>> BEGIN DOCUMENT SEGMENT
Born in Johannesburg in 1971, Walter Voigt grew up in the mountainous Lowveld Escarpment region near Nelspruit in Mpumalanga, South Africa. He was educated at Uplands Primary School, St Alban’s College and Lowveld High School. In 1992, he began a three-year course in Graphic Design at The Witwatersrand Technikon in Johannesburg, majoring and specialising in illustration.

 

Walter Voigt’s technical ability, combined with a passion for the sky and landscape, allow him to capture the elements of light, space, air and movement. He is a full-time artist specializing in oil paintings and exhibits his work at the Everard Read Gallery in Johannesburg, Cape Town and London. He also gives workshops at his Studio in Mpumalanga.

 

There is a passionate love affair between earth and sky in Walter Voigt’s work. His paintings are atmospheric spaces designed for contemplation. They are visual and sensual meditations on colour, light and form.
>> END DOCUMENT SEGMENT
**GOAL A**
In the biography of Walter Voigt, which gallery exhibits his work, and in which cities?
**GOAL B**
Continue the biography of Walter Voigt after its final sentence.
>> BEGIN ENTRIES PROVIDED
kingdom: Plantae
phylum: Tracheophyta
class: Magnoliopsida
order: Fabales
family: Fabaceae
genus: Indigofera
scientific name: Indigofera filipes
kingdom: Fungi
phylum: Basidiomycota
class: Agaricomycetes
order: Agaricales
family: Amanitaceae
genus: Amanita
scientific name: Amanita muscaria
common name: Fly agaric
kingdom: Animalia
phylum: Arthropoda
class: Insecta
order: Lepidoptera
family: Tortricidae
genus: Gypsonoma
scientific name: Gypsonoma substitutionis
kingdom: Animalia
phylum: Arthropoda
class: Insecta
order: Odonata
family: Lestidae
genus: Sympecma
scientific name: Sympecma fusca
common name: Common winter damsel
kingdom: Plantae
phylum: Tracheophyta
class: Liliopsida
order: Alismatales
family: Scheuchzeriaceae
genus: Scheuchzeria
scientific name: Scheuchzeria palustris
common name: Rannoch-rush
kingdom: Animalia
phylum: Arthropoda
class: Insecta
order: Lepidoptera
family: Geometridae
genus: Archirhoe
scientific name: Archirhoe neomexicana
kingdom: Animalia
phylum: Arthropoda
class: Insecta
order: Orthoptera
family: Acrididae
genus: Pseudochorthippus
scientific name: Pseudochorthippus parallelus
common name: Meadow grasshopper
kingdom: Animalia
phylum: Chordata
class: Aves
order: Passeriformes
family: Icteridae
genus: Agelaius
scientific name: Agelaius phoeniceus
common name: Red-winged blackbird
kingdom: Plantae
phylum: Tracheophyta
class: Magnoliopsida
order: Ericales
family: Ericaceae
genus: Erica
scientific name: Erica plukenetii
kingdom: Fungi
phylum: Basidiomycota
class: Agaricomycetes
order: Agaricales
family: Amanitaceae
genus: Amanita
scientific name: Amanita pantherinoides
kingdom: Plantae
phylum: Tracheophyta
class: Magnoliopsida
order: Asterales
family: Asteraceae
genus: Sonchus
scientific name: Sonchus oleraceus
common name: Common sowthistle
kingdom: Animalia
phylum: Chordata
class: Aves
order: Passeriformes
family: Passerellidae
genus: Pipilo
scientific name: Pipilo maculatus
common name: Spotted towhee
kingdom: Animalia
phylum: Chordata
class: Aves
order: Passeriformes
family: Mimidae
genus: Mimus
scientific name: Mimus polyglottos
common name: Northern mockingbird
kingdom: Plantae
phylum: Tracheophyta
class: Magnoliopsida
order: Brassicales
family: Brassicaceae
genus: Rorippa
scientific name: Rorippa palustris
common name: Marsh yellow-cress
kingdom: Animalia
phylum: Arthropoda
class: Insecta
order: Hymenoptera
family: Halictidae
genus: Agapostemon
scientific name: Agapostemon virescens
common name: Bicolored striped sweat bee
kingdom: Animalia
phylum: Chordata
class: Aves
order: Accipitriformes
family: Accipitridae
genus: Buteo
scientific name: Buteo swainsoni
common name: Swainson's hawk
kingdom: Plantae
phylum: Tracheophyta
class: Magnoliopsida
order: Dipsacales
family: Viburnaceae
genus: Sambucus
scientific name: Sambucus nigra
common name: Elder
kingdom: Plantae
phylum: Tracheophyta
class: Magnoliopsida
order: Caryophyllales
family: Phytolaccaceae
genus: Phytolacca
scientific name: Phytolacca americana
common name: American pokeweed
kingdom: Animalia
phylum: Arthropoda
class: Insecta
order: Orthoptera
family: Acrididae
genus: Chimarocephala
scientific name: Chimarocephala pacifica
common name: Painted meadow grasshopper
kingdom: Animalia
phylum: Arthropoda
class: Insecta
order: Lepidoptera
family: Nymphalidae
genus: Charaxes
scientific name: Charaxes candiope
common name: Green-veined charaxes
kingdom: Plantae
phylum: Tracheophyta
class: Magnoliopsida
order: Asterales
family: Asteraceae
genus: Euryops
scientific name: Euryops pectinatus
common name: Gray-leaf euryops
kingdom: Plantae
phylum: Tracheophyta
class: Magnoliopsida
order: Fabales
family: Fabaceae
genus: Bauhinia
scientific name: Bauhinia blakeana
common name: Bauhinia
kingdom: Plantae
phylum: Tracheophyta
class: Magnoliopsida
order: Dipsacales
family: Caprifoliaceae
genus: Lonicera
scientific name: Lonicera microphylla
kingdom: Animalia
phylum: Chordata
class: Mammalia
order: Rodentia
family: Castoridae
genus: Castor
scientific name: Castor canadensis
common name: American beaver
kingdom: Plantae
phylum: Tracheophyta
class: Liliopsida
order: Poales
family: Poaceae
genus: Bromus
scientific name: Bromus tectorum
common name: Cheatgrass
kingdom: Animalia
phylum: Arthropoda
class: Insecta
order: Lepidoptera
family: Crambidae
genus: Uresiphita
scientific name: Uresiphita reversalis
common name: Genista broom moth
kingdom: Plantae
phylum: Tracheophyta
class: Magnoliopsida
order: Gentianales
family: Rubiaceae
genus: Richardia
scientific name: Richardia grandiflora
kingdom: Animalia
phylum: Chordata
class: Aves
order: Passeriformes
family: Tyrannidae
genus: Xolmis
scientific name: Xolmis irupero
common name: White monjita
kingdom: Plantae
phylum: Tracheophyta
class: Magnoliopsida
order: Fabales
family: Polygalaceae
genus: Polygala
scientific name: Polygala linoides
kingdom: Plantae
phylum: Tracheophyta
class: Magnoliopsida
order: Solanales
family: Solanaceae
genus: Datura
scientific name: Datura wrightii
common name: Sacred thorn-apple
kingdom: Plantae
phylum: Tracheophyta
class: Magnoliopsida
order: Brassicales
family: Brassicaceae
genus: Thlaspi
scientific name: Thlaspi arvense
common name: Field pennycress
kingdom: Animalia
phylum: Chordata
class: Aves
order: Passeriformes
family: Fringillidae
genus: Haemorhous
>> END ENTRIES PROVIDED
**EXERCISE RESPONSE A**
The Everard Read Gallery, in Johannesburg, Cape Town and London.

**EXERCISE RESPONSE B**
a collection of Walter Voigts paitings from Tswalu

 

 

Voigt’s moody landscapes involve broad, energetic strokes, followed by lighter, more sensitive touches. There is a vigorous, scratchy, linear construction to his work, including other media such as the palette knife and oil bar, which Voigt says is easier to control than working with a brush. These techniques also give variety and expression to the mark-making process.

 

Voigt celebrates the African landscape as viewed through the European conventions of the sublime and expressionist. As he states, “The Turneresque views project a very emotive content upon the landscape. The quality of light and the juxtaposition with dark becomes a metaphor for broader, more ethereal concepts.”

 

His celebration of the landscape is clearly structured in the very physical nature of the paint, where the manipulations skillfully depict a deep love and reverence for nature. Voigt adds, “The works become a pantheistic representation, almost having a spiritual residue encapsulating the place. This is not an attempt to record the landscape but rather an effort to allow the viewer to experience the particular light that is unique to the southern parts of Africa.”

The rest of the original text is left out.